Bouteille de rhum
Chapitre 1 : dans lequel on voit l’auteur visiter l’Institut national de l’audiovisuel en se glissant dans une file d’étudiants (master inasup). (Première partie).
Il fallait s’y attendre : ici, pas de parquets grinçants, pas de portes aux gonds de la taille d’une bouteille de rhum, pas d’épaves magnifiques, pas de reliures pleines peaux, pas de verni virant au jaune paille, pas de clercs à la démarche feutrée, pas de Bartleby, pas de hautes étagères d’où sort un fanal, pas de rumeur de chariots à roulettes tout au fond d’un couloir, pas non plus de larges bobines contenues dans des boîtiers marqués d’une étiquette, prestigieuse parce qu’à moitié rongée.

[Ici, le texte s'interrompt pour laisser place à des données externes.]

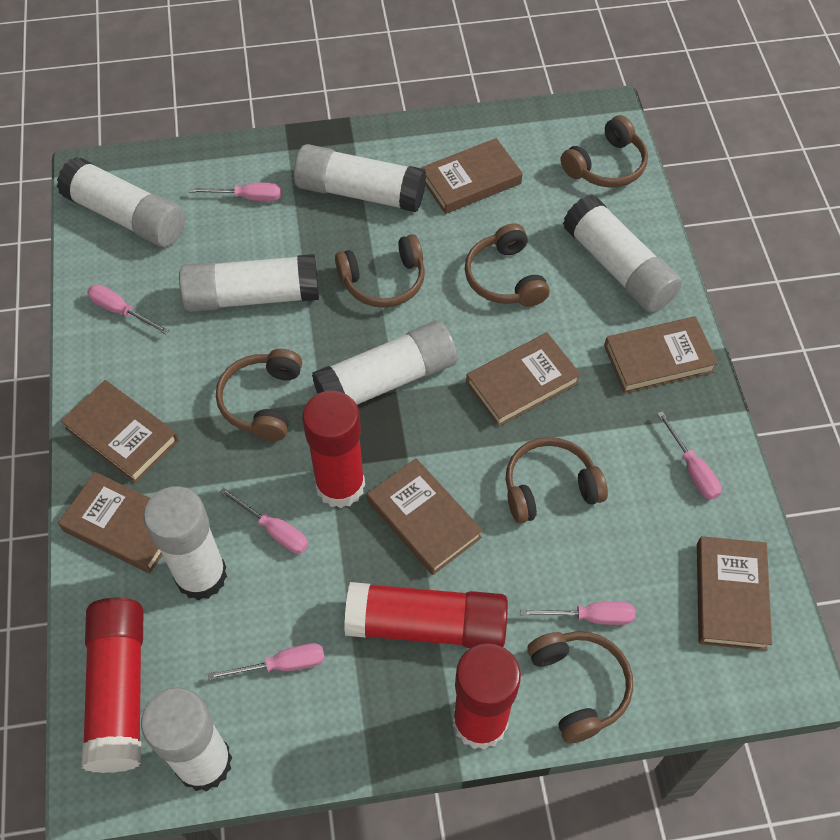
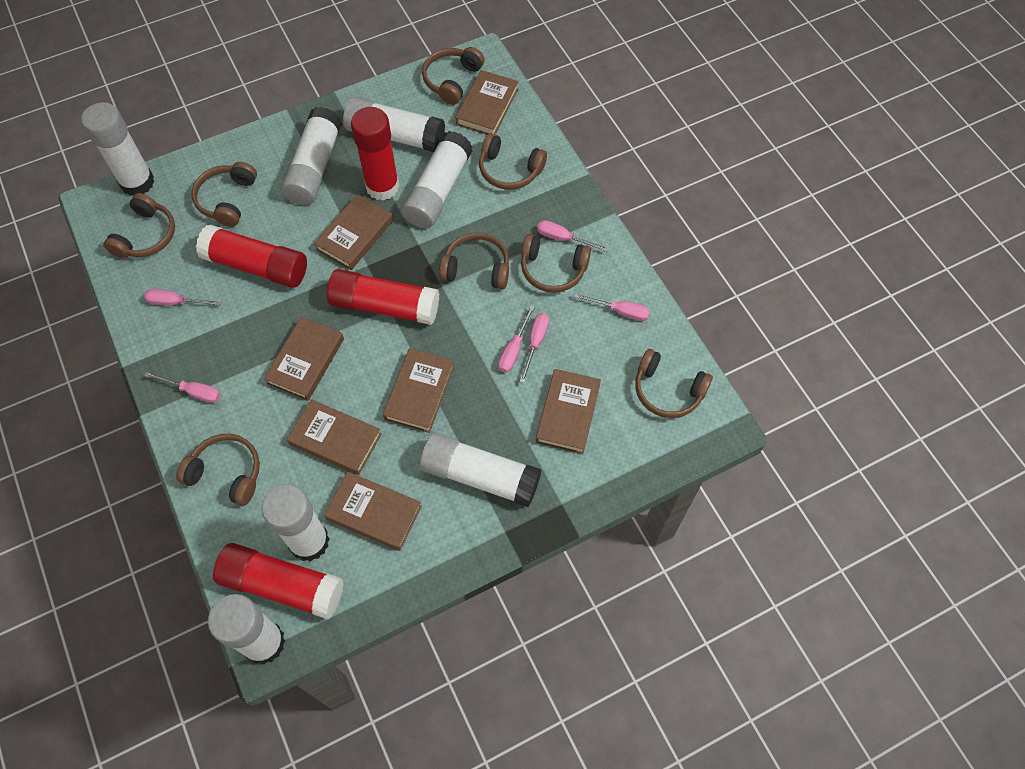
brown headphones: 6 -> 8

Le visiteur s’y retrouve tout de même, juste avant de passer une vaste et hospitalière porte tambour (si généreuse, en vérité, on pourrait y séjourner : un appartement parisien y tiendrait à l’aise, tournant sur son axe, histoire de suivre la course du soleil et se griser un peu) : il s’y retrouve, grâce à de judicieux panneaux, évoquant le schéma électrique et le plan d’évacuation en cas d’incendie (en moins urgent).
L’incendie, d’ailleurs : plus que le Déluge, il semble avoir préoccupé les organisateurs des lieux, pompiers, architectes et conservateurs tous unis dans le souci de ne rien perdre (et pourtant, le Déluge se montre parfois bien plus ravageur que les flammes, le Déluge historique en tout cas, dont la crue de 1910 est une réplique en forme de parodie : après tout, il avait trouvé le moyen de noyer les poissons). Toutes ces bouteilles ne servent d’ailleurs pas à noyer l’incendie sous l’eau, ce qui serait le meilleur moyen de chasser catastrophiquement la catastrophe – non, elles sont là pour absorber le plus vite possible, d’après je ne sais quelle formule chimique, la totalité de l’oxygène ambiant : les flammes, alors, cessent d’être flammes pour devenir spectres de spectres ; mais s’il traîne une souris sous les meubles, elle paye de sa vie son audace (de toute façon, il n’y a rien à manger pour elle).